足细胞损伤是肾小球硬化起始和进展的关键因素，探索足细胞损伤的机制，对减慢重大疾病尿毒症群体的增加速度有重要意义。长期以来围绕着足细胞的难题是它损伤后得不到修复，难以再生。由于裂孔隔膜的异常是足细胞损伤的重要标记，所以裂孔隔膜上的分子是我们研究足细胞损伤的切入点。近年研究提示，足细胞和神经细胞具有许多相似特点，并且许多曾被认为只在神经细胞"特异"表达的粘附分子还在足细胞裂孔隔膜上表达。我们的前期研究在体外培养的足细胞上首次定位了神经粘附、存活、诱导分子CHLl，同时发现CHL1的表达与足细胞的分化状态密切相关。但CHL1对不同分化状态的足细胞起什么样的作用及其意义并不清楚，国内外未见报道。本研究拟通过体内、体外实验，利用靶向基因技术，制造损伤模型等手段，来深入探讨CHL1对不同分化、损伤状态的足细胞的影响，有望解答CHL1对足细胞发育及损伤修复的作用及其意义，为防治足细胞病提供新的分子靶点。
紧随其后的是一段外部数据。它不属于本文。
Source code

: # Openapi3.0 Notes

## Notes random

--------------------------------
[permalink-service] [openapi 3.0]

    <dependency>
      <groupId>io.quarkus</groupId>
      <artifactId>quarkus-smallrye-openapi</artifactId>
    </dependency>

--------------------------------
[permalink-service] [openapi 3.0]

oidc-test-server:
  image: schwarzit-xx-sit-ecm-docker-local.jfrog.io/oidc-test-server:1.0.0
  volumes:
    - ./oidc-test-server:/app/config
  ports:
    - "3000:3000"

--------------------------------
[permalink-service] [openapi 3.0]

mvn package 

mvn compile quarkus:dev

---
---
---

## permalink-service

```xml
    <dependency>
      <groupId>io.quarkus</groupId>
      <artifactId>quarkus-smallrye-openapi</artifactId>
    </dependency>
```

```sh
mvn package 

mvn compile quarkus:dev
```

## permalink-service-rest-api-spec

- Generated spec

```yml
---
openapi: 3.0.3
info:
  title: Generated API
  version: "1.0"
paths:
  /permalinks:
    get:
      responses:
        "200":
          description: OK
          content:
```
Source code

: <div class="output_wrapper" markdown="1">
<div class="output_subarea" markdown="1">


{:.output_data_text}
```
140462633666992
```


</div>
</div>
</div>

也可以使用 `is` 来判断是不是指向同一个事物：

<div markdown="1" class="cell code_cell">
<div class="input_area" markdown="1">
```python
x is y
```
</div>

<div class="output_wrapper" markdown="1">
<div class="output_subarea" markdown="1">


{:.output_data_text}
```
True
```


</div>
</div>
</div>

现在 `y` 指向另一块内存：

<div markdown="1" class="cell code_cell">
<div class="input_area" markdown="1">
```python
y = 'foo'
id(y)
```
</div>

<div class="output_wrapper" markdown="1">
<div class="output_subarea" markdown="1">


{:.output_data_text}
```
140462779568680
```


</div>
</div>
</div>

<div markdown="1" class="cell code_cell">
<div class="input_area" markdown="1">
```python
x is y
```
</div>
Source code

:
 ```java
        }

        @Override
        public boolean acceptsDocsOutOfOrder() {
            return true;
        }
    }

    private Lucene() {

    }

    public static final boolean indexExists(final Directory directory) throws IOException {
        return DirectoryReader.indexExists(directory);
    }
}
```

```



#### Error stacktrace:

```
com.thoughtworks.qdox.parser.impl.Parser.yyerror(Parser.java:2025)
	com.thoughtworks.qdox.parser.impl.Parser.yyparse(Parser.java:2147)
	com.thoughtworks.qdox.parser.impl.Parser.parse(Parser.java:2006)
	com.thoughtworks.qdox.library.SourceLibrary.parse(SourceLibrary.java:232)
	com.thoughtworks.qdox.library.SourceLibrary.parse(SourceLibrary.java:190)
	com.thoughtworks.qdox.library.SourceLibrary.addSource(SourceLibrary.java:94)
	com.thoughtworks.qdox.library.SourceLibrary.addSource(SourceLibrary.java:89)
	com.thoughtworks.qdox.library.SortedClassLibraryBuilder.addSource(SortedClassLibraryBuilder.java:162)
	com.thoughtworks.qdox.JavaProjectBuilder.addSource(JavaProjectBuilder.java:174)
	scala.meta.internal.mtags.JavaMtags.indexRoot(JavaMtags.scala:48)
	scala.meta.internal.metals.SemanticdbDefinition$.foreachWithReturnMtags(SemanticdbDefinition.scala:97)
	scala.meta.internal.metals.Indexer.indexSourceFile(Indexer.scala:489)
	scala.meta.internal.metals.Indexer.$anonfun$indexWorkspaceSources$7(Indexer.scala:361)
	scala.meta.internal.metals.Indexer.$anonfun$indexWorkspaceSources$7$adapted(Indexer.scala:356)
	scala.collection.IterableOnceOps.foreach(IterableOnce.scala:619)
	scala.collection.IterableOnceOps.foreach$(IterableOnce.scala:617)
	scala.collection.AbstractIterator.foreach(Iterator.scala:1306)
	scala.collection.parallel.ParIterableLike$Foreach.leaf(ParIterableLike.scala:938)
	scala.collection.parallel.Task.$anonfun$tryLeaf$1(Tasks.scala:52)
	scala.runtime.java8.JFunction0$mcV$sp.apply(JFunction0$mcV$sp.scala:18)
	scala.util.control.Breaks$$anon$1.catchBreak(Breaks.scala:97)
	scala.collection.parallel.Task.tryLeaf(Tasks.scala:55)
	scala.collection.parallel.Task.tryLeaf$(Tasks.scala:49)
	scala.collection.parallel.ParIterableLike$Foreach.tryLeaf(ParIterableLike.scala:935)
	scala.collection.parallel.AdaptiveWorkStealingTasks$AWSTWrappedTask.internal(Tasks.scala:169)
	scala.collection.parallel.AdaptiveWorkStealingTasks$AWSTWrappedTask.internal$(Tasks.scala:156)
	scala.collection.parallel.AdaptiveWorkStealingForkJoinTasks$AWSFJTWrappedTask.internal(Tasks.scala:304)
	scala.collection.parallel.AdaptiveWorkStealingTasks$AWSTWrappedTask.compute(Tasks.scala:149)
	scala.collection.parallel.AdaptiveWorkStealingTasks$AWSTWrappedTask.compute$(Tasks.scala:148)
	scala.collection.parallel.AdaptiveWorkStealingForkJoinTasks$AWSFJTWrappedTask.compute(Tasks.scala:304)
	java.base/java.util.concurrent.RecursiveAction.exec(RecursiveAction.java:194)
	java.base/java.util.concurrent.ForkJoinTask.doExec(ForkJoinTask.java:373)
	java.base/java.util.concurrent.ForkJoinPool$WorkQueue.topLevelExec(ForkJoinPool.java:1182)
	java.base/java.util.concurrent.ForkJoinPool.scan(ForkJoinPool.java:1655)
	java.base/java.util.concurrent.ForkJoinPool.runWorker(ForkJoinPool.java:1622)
大量蛋白尿是慢性肾脏病进展和预后不良的独立危险因素。而导致大量蛋白尿的重要始动环节是构成肾小球滤过屏障最外层的足细胞的损伤。目前的治疗难点在于足细胞是终末分化的细胞，数量恒定不能再生，一旦损伤修复困难。为解决这个问题，我们从足细胞发育得到启发，后者代表了足细胞从未分化到分化的过程，而足细胞损伤首先是逆向发育的过程。由于发育和损伤的密切关联，我们假设，调控足细胞发育的分子可能在足细胞损伤后修复中发挥作用。为了寻找这种调控足细胞发育的分子，我们通过文献查询发现足细胞和神经细胞在结构和功能上有许多相似性，一些神经特异性分子被证实在足细胞的发育及损伤修复中重要作用（如GDNF）。我们在小鼠不同时期胚肾发育的基因扫描热图上发现，一种以往认为是神经特异性表达的分子CHL1在后肾间充质时期高度表达。随着间充质向肾小球分化，CHL1的表达显著减少；且CHL1仅在肾小球出现，未出现于肾小管；CHL1的出现先于足细胞成熟的标志基因Nphs1/2的出现。以上现象提示，CHL1是与肾小球发育密切相关的基因；而足细胞作为肾小球不同结构类型细胞的组织者和管理者，我们推测，CHL1与足细胞发育相关。本项目证实了部分我们的推测。首先，我们在大鼠上验证了CHL1随肾脏发育不同阶段的表达规律。通过real-time RT-PCR、westernblot、免疫荧光发现，CHL1在大鼠E11.5天的后肾开始出现，E12.5天达到峰值，随着胚肾发育CHL1的表达不断降低，于E18.5天达到最低，出生后CHL1在肾脏组织几乎检测不到。然而，通过免疫电镜胶体金技术我们观察到未成熟和出生后的大鼠CHL1肾小球足细胞足突上表达。我们推测这些少量表达的CHL1对于维持足突形态及足细胞存活起重要作用。我们进一步利用小鼠永生化足细胞系，观察到33℃未分化的足细胞CHL1呈高度表达，而随着足细胞在37℃分化成熟，CHL1表达水平显著减少。在33℃未分化细胞CHL1在足突远端表达，而在37℃分化足细胞，CHL1表达于核周。构建嘌呤霉素足细胞损伤模型，发现CHL1在足细胞的表达有从核周向足突远端移行的趋势。本项目的意义在于，首次揭示了神经特异性分子CHL1在大鼠肾脏发育的时间空间规律，首次发现了CHL1在足细胞上表达，并与足细胞分化状态密切相关，CHL1的位置移行有可能与保护足细胞损伤有关，进一步需要转染实验的验证。